Henri Dilasser ! Dans la peau de l’escroc sans reproches
Il existe dans le monde de la supercherie, deux types d’escroc : le beau-parleur qui fascine par sa faconde, porte beau et fréquente les lieux mondains et le monsieur tout-le-monde, le plus pernicieux peut-être auquel, comme le dit l’expression, on donnerait le bon Dieu sans confession. Celui-là ne fréquente pas le grand monde, son champ d’action s’oriente uniquement vers la petite et moyenne bourgeoisie, de province en général. Discret et affable, il ne fait pas de la vantardise son fonds de commerce mais prête une oreille toujours attentive aux questions de ses clients.
Au début des années 1950, le meilleur exemple de ce portrait-robot de l’escroc a pour nom Henri Dilasser. Petit, râblé, la mise vestimentaire tirée à quatre épingles, ses grands yeux et son sourire bonhomme lui tiennent lieu d’honnêteté. A sa manière, l’homme est un séducteur qui sait se faire aimer. Alors, attention danger !
Dans les mois et les années qui suivent la Seconde guerre mondiale, la France de la IVe République amorce une lente reconstruction, aidée par le plan Marshall. Du pain béni aussi pour tous les trafiquants qui profitent du système. C’est là qu’apparaît Henri Dilasser. De lui, rien ne perce de sa vie passée hormis qu’il est né en 1908 à Athis-Mons ; qu’en 1950, âgé donc de 42 ans, il habite au 51, avenue Kléber, à Paris. Fonction : gérant d’immeubles. Un homme discret et sans histoires aux dires du voisinage. Le gros Henri a compris tout le parti à tirer du plan Marshall. A l’époque, les hôpitaux français manquent cruellement de matériels chirurgicaux. Son idée : importer des Etats-Unis des « poumons d’acier ». Première étape : créer une société, l’American X Ray Corporation, en 1947. Seconde étape : trouver des fonds nécessaires pour financer ce matériel. C’est alors que l’aigrefin et sa bonne mine entrent en jeu.

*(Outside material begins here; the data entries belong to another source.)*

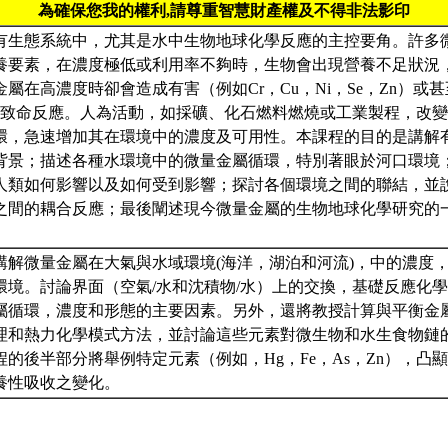
為確保您我的權利,請尊重智慧財產權及不得非法影印
有生態系統中，尤其是水中生物地球化學反應的主控要角。許多
養要素，在濃度極低或利用率不夠時，生物會出現營養不足狀況
屬在高濃度時卻會造成有害（例如Cr，Cu，Ni，Se，Zn）或甚
Hg）致命反應。人為活動，如採礦、化石燃料燃燒或工業製程，改
環，急速增加其在環境中的濃度及可用性。本課程的目的是講解
背景；描述各種水環境中的微量金屬循環，特別著眼於河口環境
人類如何影響以及如何受到影響；探討各個環境之間的聯結，並
之間的耦合反應；最後闡述現今微量金屬的生物地球化學研究的
講解微量金屬在大氣與水域環境(海洋，湖泊和河流)，中的濃度
環境。討論界面（空氣/水和沈積物/水）上的交換，基礎反應化
屬循環，濃度和形態的主要因素。另外，還將教授計算與平衡金
理和熱力化學模式方法，並討論這些元素對微生物和水生食物鏈
的後半部分將舉例特定元素（例如，Hg，Fe，As，Zn），凸
養性吸收之變化。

« Je suis à même, pérore-t-il, d’importer légalement du matériel chirurgical au titre du plan Marshall. L’affaire est sans risque, car les hôpitaux français sont des acheteurs certains et parce que les marchés sont obligatoirement contrôlés par l’Etat ; Il ne s’agit pas d’une spéculation mais d’une avance de fonds garantis par des contrats réguliers, avalisés par la Sécurité sociale et le ministère de la Santé publique. Tout ce que je demande c’est de fonder une société où vous aurez votre juste bénéfice. » Et pour finir de convaincre le pékin, Henri Dilasser brandit sous son nez un contrat à en-tête de la Sécurité sociale et du ministère (des faux bien sûr !) ainsi qu’une photo où sa bonne bouille côtoie à l’aéroport d’Orly des membres du cabinet du ministre de la Santé publique venus réceptionner le premier « poumon d’acier ».
En moins de deux années, écumant plusieurs départements, de la Normandie à la Côte d’Azur en passant par Paris, Dilasser réussit à berner 177 personnes dont une majorité de notaires. C’est que les intérêts perçus, autour de 10 %, sont juteux. Et pour Dilasser, le pactole est en or : autour de 400 millions de francs.
La combine aurait pu continuer si, à Fécamp, un malheureux notaire ne s’était suicidé en s’apercevant de la supercherie. Le temps à la police de remonter la piste et Henri Dilasser prend la tangente avec son complice Alexis Belozotski, en novembre 1950. Les limiers le croient à Nice, en Suisse ou à Madrid. Dilasser s’est en fait enfui au Venezuela où il est finalement arrêté à Caracas puis extradé vers la France au printemps 1951.
Ces créanciers se comptent alors par centaines lors du procès qui se déroule en juillet 1953. Clamant son innocence, arguant du fait qu’il a remboursé les prêteurs de la région de Fécamp, Dilasser est reconnu coupable d’escroquerie pour un préjudice de 225 millions de francs et condamné à 5 ans de prison et 500 000 milles francs d’amende.
Se ranger des affaires, pour un escroc, est un crève-cœur. Comme une seconde peau dont on a du mal à se débarrasser. En 1960, Henri Dilasser refait surface à la rubrique des faits divers, pour une affaire de banqueroute frauduleuse au profit d’une société, la Chimico-Metallor, qu’il a créée. 4 ans de prison et 5000 d’anciens francs ont-ils suffi à lui faire entendre raison ? Mystère car on perd ensuite sa trace.